Julie Zenatti a beaucoup à dire sur sa première apparition au sein du plateau de Thierry Ardisson, en décembre 2000, il y a plus de 25 ans de cela. Elle n'avait que 19 ans lors de cette interview où l'homme en noir l'a notamment soumise à l'entretien "First Time" et faisait partie de ces "petites chanteuses", cibles favorites du duo Ardisson/Baffie à l'époque.
Ce sont ces "petites chanteuses" que Laurent Baffie lui-même évoquait sur le plateau de l'émission Quelle époque, afin d'expliquer que lors du prime de Tout le monde en parle, de nombreuses artistes féminines, souvent très jeunes c'est vrai, étaient maintes fois vannées par l'impitoyable duo télévisuel. Julie Zenatti a donc souhaité réagir en expliquant sa propre expérience de ce moment loin d'être évident, à retrouver aujourd'hui sur Arditube, la chaîne INA de Thierry Ardisson, décédé l'an dernier.
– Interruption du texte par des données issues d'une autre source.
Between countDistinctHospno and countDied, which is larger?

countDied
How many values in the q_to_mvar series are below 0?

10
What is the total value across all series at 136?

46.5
"Parce que moi j’ai été une ‘petite chanteuse’. J’ai été chez Ardisson quand j’avais 19 ans, et je me souviens que c’était toujours une situation compliquée, de se retrouver sur un plateau qui était aussi ‘testostéroné’", détaille-t-elle dans un tout récent entretien où elle confesse volontiers sa gêne durant ce grand instant de PAF où les questions n'étaient pas toujours pleines de tactc et d''élégance.
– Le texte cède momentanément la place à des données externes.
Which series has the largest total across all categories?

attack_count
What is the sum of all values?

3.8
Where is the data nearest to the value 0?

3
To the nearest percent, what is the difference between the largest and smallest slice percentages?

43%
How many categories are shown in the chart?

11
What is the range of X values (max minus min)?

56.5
Et ce n'est pas tout. La chanteuse continue sa confidence.
Julie Zenatti développe son point de vue sur cet "instant Ardisson" qui nous plonge plus de deux décennies en arrière.
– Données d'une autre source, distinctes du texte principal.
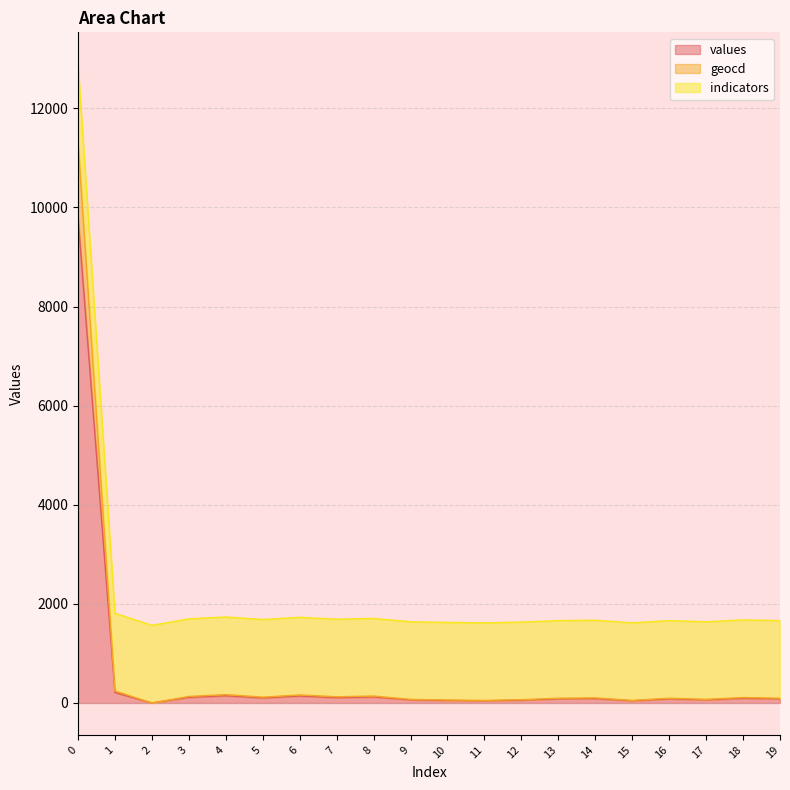

The value of values at 2 is 0. True or false?

True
Elle témoigne : "Je me souviens d’un Baffie extrêmement bienveillant et protecteur à mon égard. Je n’ai pas fait partie de ce lot de ‘petites chanteuses’ de Thierry Ardisson - avec qui cela s’est plutôt bien passé aussi."
Il faut dire que quand l'on revoit cette interview "Première fois", les questions, souvent les mêmes dans le cadre de cet entretien-concept bien connu des spectateurs du mythique talk show, se passent de commentaires : "Ton premier baiser", "Ton premier amour", des évocations de ses "émois" encore ado (oui oui), premier "pétard", et la mention de sa relation avec Hélène Ségara, entre deux blagues potaches qui comme toujours, ont trait à la sexualité des jeunes femmes - l'une des marottes tout de même de ces entretiens d'artistes féminines.
Cela étant, Julie Zenatti envisage cette expérience avec philosophie : "Il faut savoir que j’ai aussi beaucoup de second degré, ce qui peut être moins simple pour d’autres. Et c’est vrai que je n’ai jamais été une chanteuse sexualisée, je pense que ça a beaucoup joué aussi". De quoi modérer les propos de Laurent Baffie qui avait avoué que l'époque de Tout le monde en parle était beaucoup plus propice à "la misogynie et au sexisme" et que bien souvent, les mêmes se retrouvaient au cœur de saillies machos - le profil façon Julie Zenatti, de jeunes artistes qui débutent.
Un système qui a bien existé, et dont certaines ont pu davantage souffrir. Comme Lara Fabian, qui revient régulièrement sur les questions déplacées qu'a pu poser Thierry Ardisson sur son poids et sa sexualité.